Siva’s knowledge of Vehennan geography seemed to relax Avaset a bit, but she was still hesitant when she handed over the folded leather of her passport. Right away it was clear to Siva that the document had seen a lot of use. The folds were creased and beginning to dry. Because the leather couldn’t be oiled without spoiling the signatures, they expired naturally. In the bottom corner she found the Vehannan ambassador’s signature and below it her father’s name, accompanied by a smear of what looked like caked mud. Siva brought it to her nose and smelled. Some of the scents had faded, but the stamp was still valid.
“Looks fine to me,” she said, handing it back. “A little old, though. Almost a year. How come you didn’t just order a new one?”
“Big hurry,” Avaset replied. “We heard of fire here. Fire does not concern the Order. Surely, tragic it was, but…”
She gestured frustration and Siva put up a hand. No offense meant. None taken.

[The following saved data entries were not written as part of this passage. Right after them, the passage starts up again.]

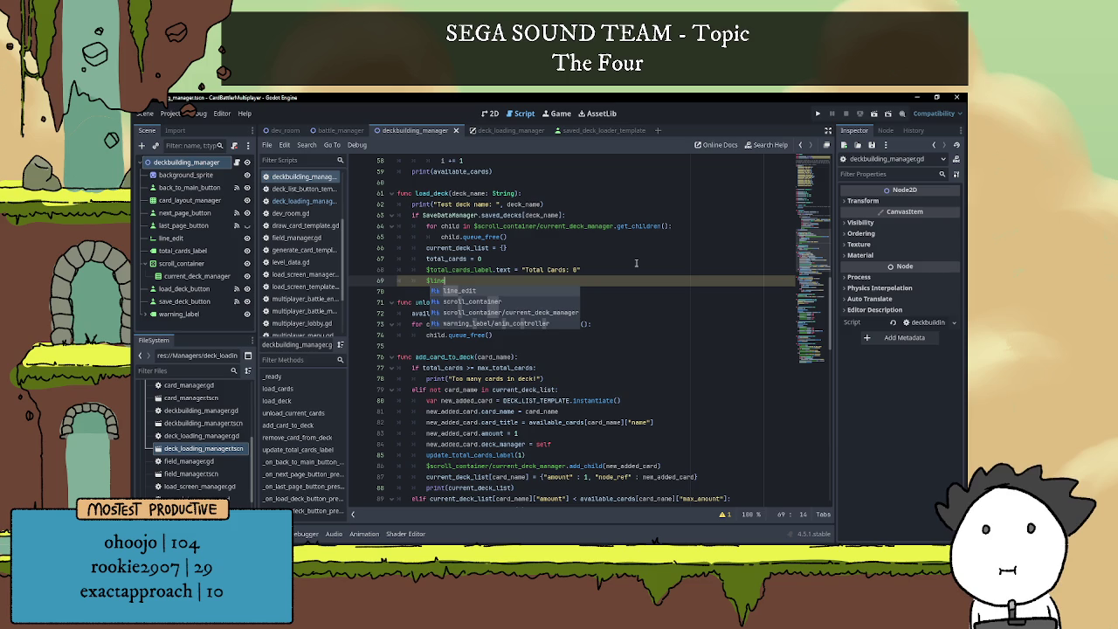
pyautogui.press('Return')
pyautogui.write('.text = deck')
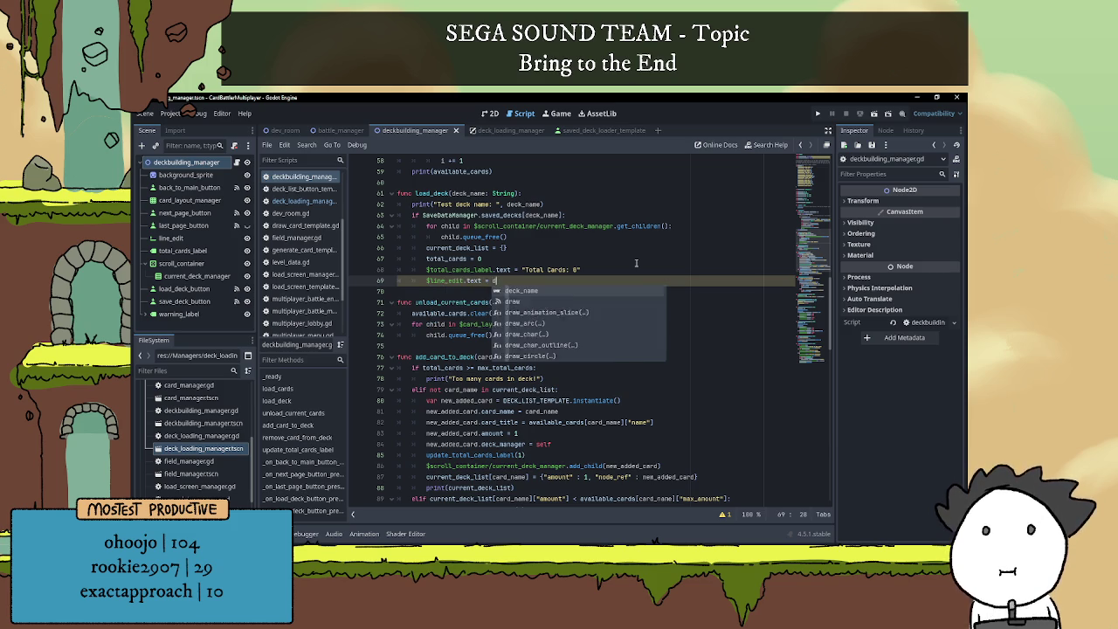
pyautogui.press('Return')
pyautogui.press('Return')
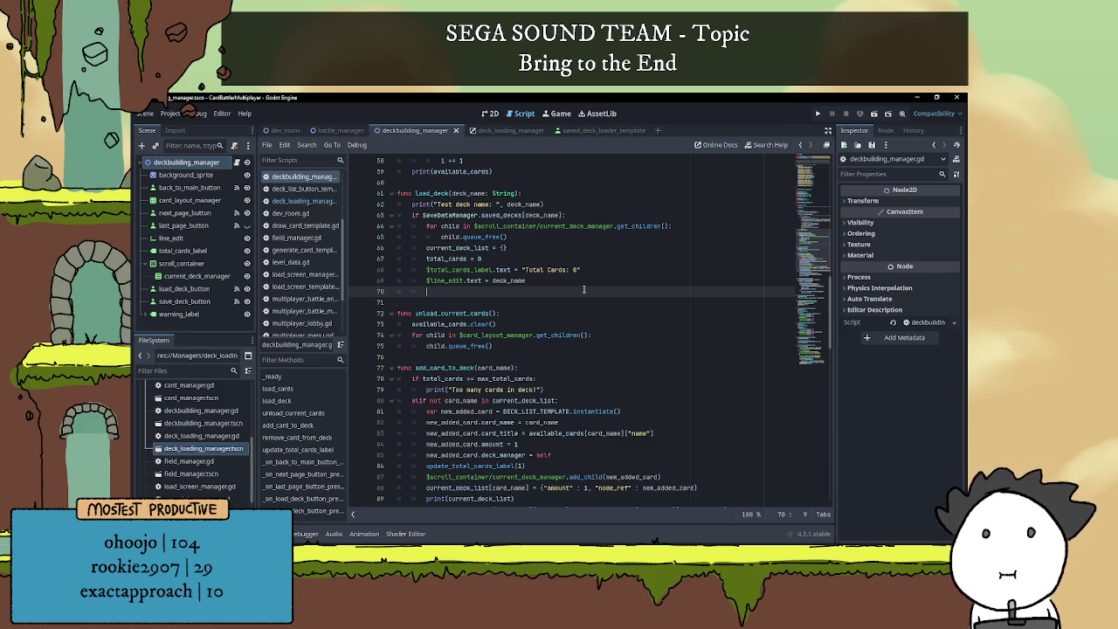
# - Store SaveDataManager.saved_decks[deck_name] in a new loaded_deck variable
pyautogui.write('var')
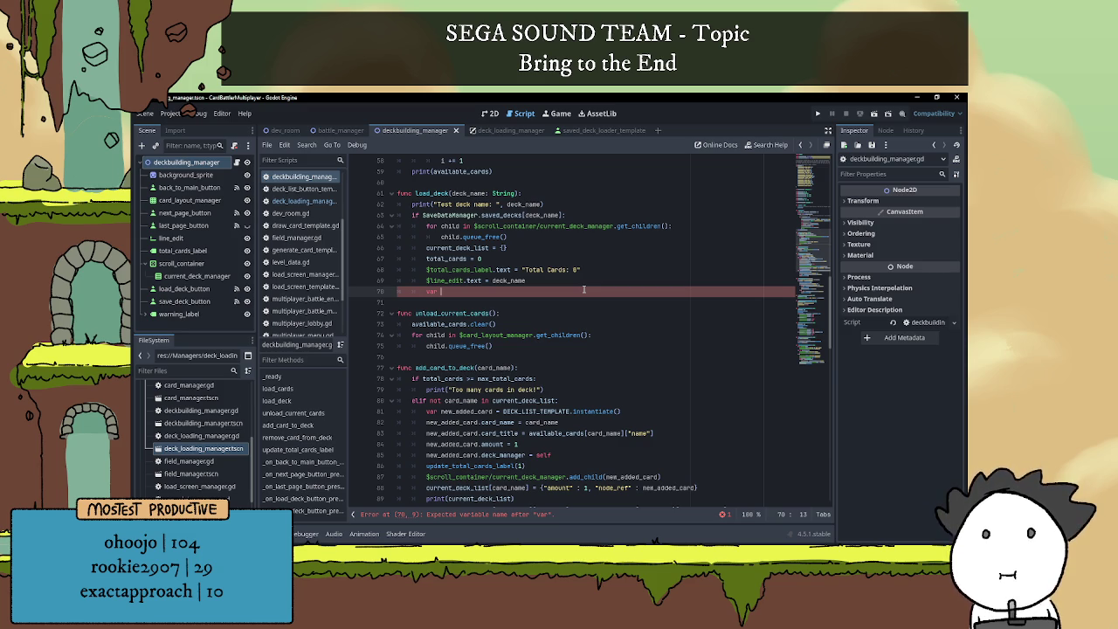
pyautogui.write('loaded')
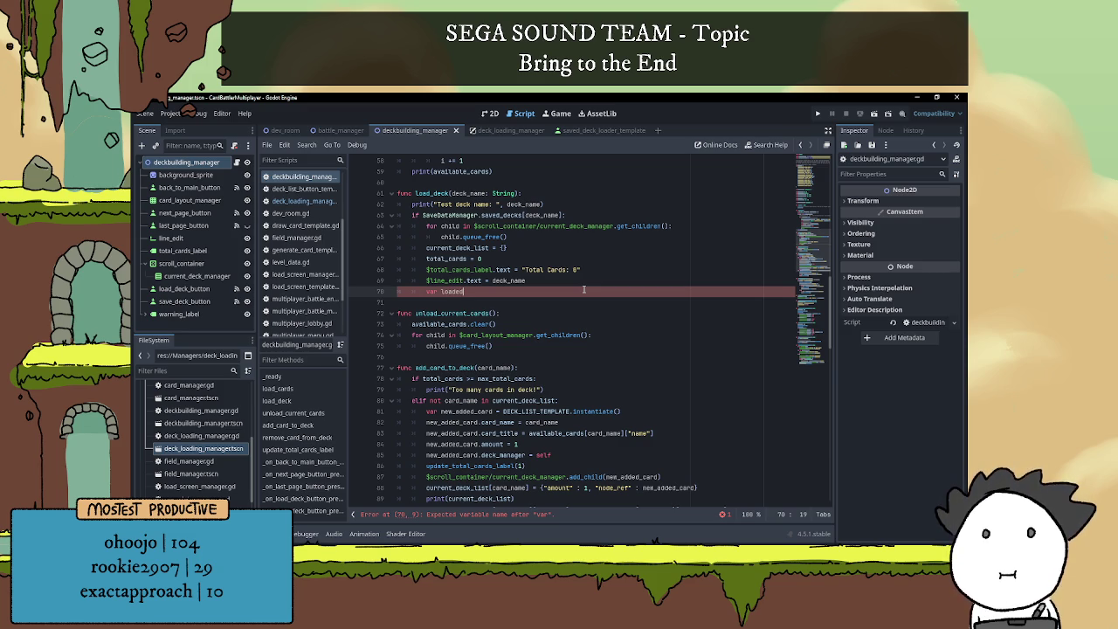
pyautogui.press('BackSpace')
pyautogui.press('BackSpace')
pyautogui.press('BackSpace')
pyautogui.write('ded_deck =')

“Yes, and but then,” the knight continued. “More news. Some travelers from your land. They talk about the Shadow here, where the fire was. A Shadow that can kill. And my Order starts thinking: ‘Already was it strange for woodsfolk to die in this fire. And now this Shadow. Too many strange things at one time, and maybe a sign. Maybe not.’ So I am sent here. We know about shadows more than most people. More than anyone. But there is a law to them. Rules. Dangerous not to follow these rules.”
Siva looked back over her shoulder. The Ar’lupo wall still stood, but she’d seen what was left inside. And the smoke rose above the ramparts, into the canopy, where the leaves were still black above the settlement.
“I see,” she said. “Okay, let me help you, then. We’re hunting the same thing, whatever it is.”
“Help me? A child you are.”
“Don’t be stupid, please,” Siva replied. “I live in this forest and it’s pretty obvious this is your first time here. I don’t know why your Order sent you out here by yourself, without a Ranger escort or even a squire from your own land, but it’s dangerous. I’m the ambassador’s daughter and I’m not about to let a Vehennan knight get herself killed because she stepped on a pregnant beetle or something.”
Avaset cocked her head and took a deep breath, closing her eyes. A ripple of shade passed over her white hair, and she smiled as if at a joke only she could hear.
“Agreeable,” she said. “Guide me, then. I need to make camp but do not wish to disrespect the dead. Show me where I can sleep nearby.”
The pair moved into the woods, keeping the walls to their left. The river that fed the settlement babbled and gurgled up ahead, and Siva knew it would make a good camping place.
“Oh!” she said. “One other thing. I’m not supposed to be out here. I almost forgot, but my father completely forbade me from visiting this place until the whole mystery is settled.”
“What?” was Avaset’s reply.
“So if we run into any Rangers or anything, just let me do the talking, alright?”